Черчиллевский взгляд на мир в середине тридцатых годов внушал, что в пределах шести лет он станет весьма опасным местом. Тем не менее казалось, будто он по-прежнему верил, что «неоспоримая мощь» Британии может быть развернута повсеместно. Все еще может? Он мог наблюдать, что здесь была проблема воли, без которой обладание даже самыми грозными силами было бесцельным. В сентябре 1930 года он высказывал свое изумление Бивербруку. Как могло статься, что те же самые люди, кто пролил столько крови и затратил столько денег, чтобы утверждать Ипр, «обеими руками выбросят наше наследие и наши завоевания из-за беспомощности и малодушия?». Он не мог понять той степени, до которой первая мировая война сделала миллионы людей безвольными перед тем, чтобы встретить другую, кроме того случая, когда становилось без сомнения видимым, что альтернативы не было. Он не мог принять также, что молодое поколение по крайней мере чувствует неудобным гордиться простым фактом «покорения». Черчилль объявлял, что единственным его интересом в политике было восстановить ситуацию, при которой «жалкая публика» все еще восприняла открытым вопрос, уйдет ли Британия из Индии полностью. Если он скажет «людям» «правду», правда ли, что все будет хорошо? Это было донкихотством. В терминах, которых он желал, оно не могло закончиться успехом[60].
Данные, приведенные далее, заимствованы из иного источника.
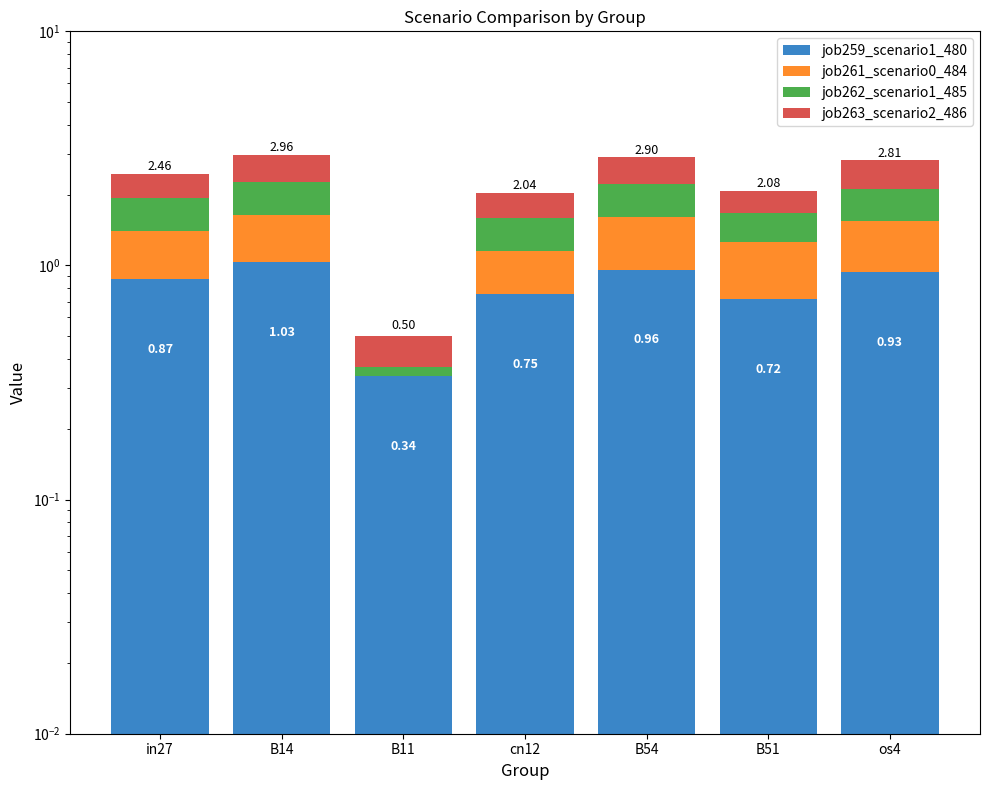

What is the approximate value of job259_scenario1_480 at in27?

0.9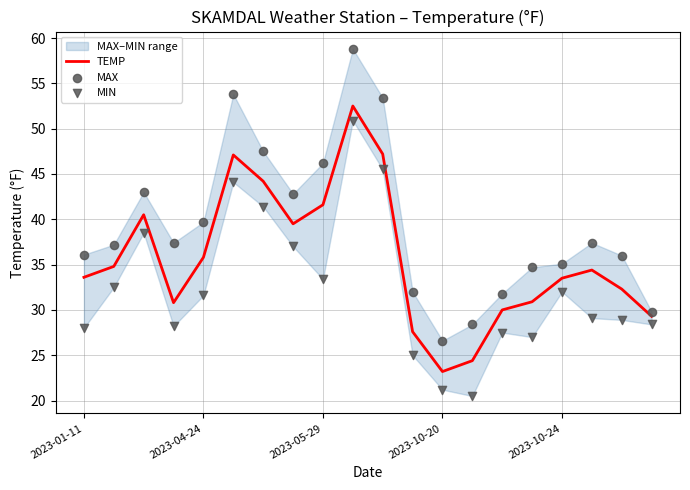

Is the value of MIN at 19 greater than the value of MAX at 19?

No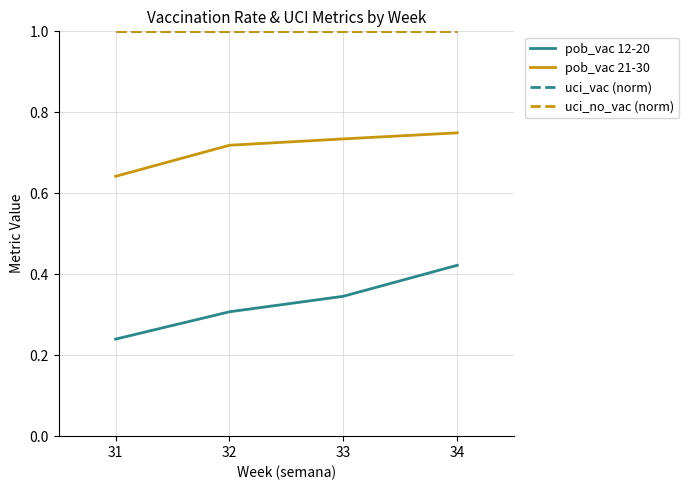

Does the chart display data point markers on the line(s)?

No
Болдуин понимал, что «жалкую публику» было не так легко убедить. Он не был человеком Империи до мозга костей. У него не было военных мемуаров для написания. Мир 1914 года навсегда уплыл прочь. Премьер-министр не был под контролем союза Лиги Наций, или парализован Мирным голосованием, но он должен был быть избран. Он был уверен, что если бы ему пришлось выйти перед страной в 1935 году с опубликованной программой существенного разоружения, он бы проиграл. Люди так и сядут в постели, когда подумают, что диктаторы смогут их атаковать. Демократическое правительство сможет сделать не более, чем «убеждать и льстить», пользуясь словами Черчилля о Мальборо, и делать любые приготовления, какие только сможет, внутри структуры, которую люди готовились принять. Понимание Болдуином взаимоотношений между премьер-министром и людьми было подкреплено его искусным обращением в кризисе Отречения. Он был на правильной длине волны, в то время как Черчилль романтично, но тщетно стоял за Эдуарда VIII[61].